• _What is expected_:
Rewrite the listing from its first line through the line containing "проблемы компании. С", with both of those lines included. Replace "Facebook" with "Instagram" and leave everything else unchanged.

####################

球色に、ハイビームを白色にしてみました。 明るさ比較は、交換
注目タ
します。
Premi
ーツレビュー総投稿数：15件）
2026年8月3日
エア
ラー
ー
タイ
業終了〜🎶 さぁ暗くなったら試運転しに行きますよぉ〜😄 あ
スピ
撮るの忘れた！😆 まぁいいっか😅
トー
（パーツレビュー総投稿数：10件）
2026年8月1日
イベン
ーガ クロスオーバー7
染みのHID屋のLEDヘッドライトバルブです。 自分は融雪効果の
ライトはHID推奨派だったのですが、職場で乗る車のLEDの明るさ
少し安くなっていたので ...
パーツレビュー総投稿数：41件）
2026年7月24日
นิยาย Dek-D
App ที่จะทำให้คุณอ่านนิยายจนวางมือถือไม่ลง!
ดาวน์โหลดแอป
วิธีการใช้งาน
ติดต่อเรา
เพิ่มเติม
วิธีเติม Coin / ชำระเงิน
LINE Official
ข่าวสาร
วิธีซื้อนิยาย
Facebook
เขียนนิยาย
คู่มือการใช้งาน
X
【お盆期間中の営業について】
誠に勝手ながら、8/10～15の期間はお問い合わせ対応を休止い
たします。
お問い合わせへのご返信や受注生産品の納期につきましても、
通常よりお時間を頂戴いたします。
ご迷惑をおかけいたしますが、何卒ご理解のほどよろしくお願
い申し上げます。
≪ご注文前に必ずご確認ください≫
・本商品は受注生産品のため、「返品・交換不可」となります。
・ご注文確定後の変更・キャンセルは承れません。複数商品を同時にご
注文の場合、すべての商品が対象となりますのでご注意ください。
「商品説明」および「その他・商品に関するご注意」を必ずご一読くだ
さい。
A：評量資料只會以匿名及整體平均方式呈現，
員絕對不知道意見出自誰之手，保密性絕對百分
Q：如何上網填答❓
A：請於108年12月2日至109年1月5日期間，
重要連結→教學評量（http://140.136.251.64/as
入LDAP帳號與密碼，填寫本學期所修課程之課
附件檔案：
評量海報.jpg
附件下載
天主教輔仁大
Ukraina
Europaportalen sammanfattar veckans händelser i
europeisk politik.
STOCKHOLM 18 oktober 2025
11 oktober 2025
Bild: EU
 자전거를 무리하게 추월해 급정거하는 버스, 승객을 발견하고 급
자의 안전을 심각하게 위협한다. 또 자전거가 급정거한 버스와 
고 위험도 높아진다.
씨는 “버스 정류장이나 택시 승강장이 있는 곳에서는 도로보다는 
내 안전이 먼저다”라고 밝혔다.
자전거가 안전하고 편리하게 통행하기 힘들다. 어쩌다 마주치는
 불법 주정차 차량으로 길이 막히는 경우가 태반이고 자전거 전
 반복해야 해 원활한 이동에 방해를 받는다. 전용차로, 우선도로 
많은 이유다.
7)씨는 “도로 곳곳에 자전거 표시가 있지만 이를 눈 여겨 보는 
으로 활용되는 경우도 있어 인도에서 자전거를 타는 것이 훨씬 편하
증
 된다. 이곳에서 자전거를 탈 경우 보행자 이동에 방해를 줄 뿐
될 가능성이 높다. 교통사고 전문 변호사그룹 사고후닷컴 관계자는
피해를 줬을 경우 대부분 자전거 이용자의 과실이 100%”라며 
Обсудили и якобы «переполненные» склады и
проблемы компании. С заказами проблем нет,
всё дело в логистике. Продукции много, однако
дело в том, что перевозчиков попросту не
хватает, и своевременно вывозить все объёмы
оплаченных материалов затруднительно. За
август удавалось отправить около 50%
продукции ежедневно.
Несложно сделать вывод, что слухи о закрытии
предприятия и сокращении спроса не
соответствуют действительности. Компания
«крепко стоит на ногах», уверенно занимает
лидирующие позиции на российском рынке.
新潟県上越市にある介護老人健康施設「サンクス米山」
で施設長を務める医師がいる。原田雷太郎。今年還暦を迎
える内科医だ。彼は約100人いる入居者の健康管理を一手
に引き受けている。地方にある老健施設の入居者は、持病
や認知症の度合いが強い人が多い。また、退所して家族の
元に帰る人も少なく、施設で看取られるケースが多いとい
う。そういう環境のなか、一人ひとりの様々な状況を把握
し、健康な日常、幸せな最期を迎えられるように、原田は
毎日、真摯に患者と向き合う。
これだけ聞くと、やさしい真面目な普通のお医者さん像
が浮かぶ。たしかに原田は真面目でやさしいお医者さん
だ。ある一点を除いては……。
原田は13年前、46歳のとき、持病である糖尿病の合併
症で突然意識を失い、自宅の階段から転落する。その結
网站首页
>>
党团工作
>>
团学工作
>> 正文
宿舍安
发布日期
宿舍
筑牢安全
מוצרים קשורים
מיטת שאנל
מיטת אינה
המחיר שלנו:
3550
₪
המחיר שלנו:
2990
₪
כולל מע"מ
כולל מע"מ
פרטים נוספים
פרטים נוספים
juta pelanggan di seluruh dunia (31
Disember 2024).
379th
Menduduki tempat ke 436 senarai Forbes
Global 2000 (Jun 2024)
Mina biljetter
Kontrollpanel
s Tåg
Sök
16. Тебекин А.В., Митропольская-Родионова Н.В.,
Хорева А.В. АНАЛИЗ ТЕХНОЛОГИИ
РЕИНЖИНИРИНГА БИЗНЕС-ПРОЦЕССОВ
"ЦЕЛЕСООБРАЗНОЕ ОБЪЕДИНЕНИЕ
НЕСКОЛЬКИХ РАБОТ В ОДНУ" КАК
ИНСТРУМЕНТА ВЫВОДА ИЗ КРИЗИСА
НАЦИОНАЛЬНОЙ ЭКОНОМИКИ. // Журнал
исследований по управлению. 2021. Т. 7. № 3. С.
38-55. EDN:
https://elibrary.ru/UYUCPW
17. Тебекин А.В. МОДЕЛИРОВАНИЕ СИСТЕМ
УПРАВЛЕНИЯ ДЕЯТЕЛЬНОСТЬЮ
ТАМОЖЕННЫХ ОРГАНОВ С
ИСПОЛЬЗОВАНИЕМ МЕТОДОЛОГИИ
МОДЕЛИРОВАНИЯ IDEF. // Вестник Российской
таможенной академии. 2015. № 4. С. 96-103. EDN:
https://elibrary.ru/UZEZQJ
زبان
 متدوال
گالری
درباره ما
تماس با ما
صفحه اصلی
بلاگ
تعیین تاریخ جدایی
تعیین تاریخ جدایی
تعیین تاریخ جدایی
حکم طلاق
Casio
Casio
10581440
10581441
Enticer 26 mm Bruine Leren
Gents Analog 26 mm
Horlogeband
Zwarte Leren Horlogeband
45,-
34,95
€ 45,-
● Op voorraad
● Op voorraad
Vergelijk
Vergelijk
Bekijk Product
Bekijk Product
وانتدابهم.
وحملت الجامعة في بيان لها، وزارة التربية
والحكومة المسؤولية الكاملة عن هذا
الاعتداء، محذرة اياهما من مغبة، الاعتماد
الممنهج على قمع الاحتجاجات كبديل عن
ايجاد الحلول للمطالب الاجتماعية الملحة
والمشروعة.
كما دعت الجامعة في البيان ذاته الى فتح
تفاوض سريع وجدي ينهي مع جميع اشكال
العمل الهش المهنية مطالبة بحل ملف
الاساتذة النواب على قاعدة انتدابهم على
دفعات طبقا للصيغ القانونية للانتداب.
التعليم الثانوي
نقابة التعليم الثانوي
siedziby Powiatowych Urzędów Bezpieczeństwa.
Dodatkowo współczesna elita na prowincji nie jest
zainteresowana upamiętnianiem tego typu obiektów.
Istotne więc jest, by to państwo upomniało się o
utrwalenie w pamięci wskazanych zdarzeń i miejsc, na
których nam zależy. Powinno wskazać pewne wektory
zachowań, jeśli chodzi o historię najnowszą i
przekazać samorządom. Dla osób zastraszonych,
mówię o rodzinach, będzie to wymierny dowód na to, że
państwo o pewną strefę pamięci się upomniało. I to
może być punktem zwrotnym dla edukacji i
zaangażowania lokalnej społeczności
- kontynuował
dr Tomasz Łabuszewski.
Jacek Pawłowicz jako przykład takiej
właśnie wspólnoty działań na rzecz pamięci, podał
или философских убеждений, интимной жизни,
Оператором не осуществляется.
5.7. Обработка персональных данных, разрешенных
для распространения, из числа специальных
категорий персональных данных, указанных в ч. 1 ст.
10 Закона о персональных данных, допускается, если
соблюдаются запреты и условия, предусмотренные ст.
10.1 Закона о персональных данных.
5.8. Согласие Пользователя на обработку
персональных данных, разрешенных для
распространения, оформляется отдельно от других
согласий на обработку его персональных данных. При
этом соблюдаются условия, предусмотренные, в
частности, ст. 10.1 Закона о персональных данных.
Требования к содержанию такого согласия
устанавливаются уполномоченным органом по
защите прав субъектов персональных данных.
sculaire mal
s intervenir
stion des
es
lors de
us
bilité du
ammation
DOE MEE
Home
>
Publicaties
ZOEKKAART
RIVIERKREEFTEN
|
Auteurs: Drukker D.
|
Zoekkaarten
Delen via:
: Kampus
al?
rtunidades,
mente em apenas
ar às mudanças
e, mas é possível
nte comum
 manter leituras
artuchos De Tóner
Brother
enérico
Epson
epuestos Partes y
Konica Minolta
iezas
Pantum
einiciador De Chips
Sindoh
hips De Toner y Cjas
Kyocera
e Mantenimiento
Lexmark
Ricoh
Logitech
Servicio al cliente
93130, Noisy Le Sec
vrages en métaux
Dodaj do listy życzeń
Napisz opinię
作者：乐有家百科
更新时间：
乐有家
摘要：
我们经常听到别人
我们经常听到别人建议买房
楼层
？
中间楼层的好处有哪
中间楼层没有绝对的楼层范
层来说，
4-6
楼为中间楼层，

####################

• _Result_:
球色に、ハイビームを白色にしてみました。 明るさ比較は、交換
注目タ
します。
Premi
ーツレビュー総投稿数：15件）
2026年8月3日
エア
ラー
ー
タイ
業終了〜🎶 さぁ暗くなったら試運転しに行きますよぉ〜😄 あ
スピ
撮るの忘れた！😆 まぁいいっか😅
トー
（パーツレビュー総投稿数：10件）
2026年8月1日
イベン
ーガ クロスオーバー7
染みのHID屋のLEDヘッドライトバルブです。 自分は融雪効果の
ライトはHID推奨派だったのですが、職場で乗る車のLEDの明るさ
少し安くなっていたので ...
パーツレビュー総投稿数：41件）
2026年7月24日
นิยาย Dek-D
App ที่จะทำให้คุณอ่านนิยายจนวางมือถือไม่ลง!
ดาวน์โหลดแอป
วิธีการใช้งาน
ติดต่อเรา
เพิ่มเติม
วิธีเติม Coin / ชำระเงิน
LINE Official
ข่าวสาร
วิธีซื้อนิยาย
Instagram
เขียนนิยาย
คู่มือการใช้งาน
X
【お盆期間中の営業について】
誠に勝手ながら、8/10～15の期間はお問い合わせ対応を休止い
たします。
お問い合わせへのご返信や受注生産品の納期につきましても、
通常よりお時間を頂戴いたします。
ご迷惑をおかけいたしますが、何卒ご理解のほどよろしくお願
い申し上げます。
≪ご注文前に必ずご確認ください≫
・本商品は受注生産品のため、「返品・交換不可」となります。
・ご注文確定後の変更・キャンセルは承れません。複数商品を同時にご
注文の場合、すべての商品が対象となりますのでご注意ください。
「商品説明」および「その他・商品に関するご注意」を必ずご一読くだ
さい。
A：評量資料只會以匿名及整體平均方式呈現，
員絕對不知道意見出自誰之手，保密性絕對百分
Q：如何上網填答❓
A：請於108年12月2日至109年1月5日期間，
重要連結→教學評量（http://140.136.251.64/as
入LDAP帳號與密碼，填寫本學期所修課程之課
附件檔案：
評量海報.jpg
附件下載
天主教輔仁大
Ukraina
Europaportalen sammanfattar veckans händelser i
europeisk politik.
STOCKHOLM 18 oktober 2025
11 oktober 2025
Bild: EU
 자전거를 무리하게 추월해 급정거하는 버스, 승객을 발견하고 급
자의 안전을 심각하게 위협한다. 또 자전거가 급정거한 버스와 
고 위험도 높아진다.
씨는 “버스 정류장이나 택시 승강장이 있는 곳에서는 도로보다는 
내 안전이 먼저다”라고 밝혔다.
자전거가 안전하고 편리하게 통행하기 힘들다. 어쩌다 마주치는
 불법 주정차 차량으로 길이 막히는 경우가 태반이고 자전거 전
 반복해야 해 원활한 이동에 방해를 받는다. 전용차로, 우선도로 
많은 이유다.
7)씨는 “도로 곳곳에 자전거 표시가 있지만 이를 눈 여겨 보는 
으로 활용되는 경우도 있어 인도에서 자전거를 타는 것이 훨씬 편하
증
 된다. 이곳에서 자전거를 탈 경우 보행자 이동에 방해를 줄 뿐
될 가능성이 높다. 교통사고 전문 변호사그룹 사고후닷컴 관계자는
피해를 줬을 경우 대부분 자전거 이용자의 과실이 100%”라며 
Обсудили и якобы «переполненные» склады и
проблемы компании. С заказами проблем нет,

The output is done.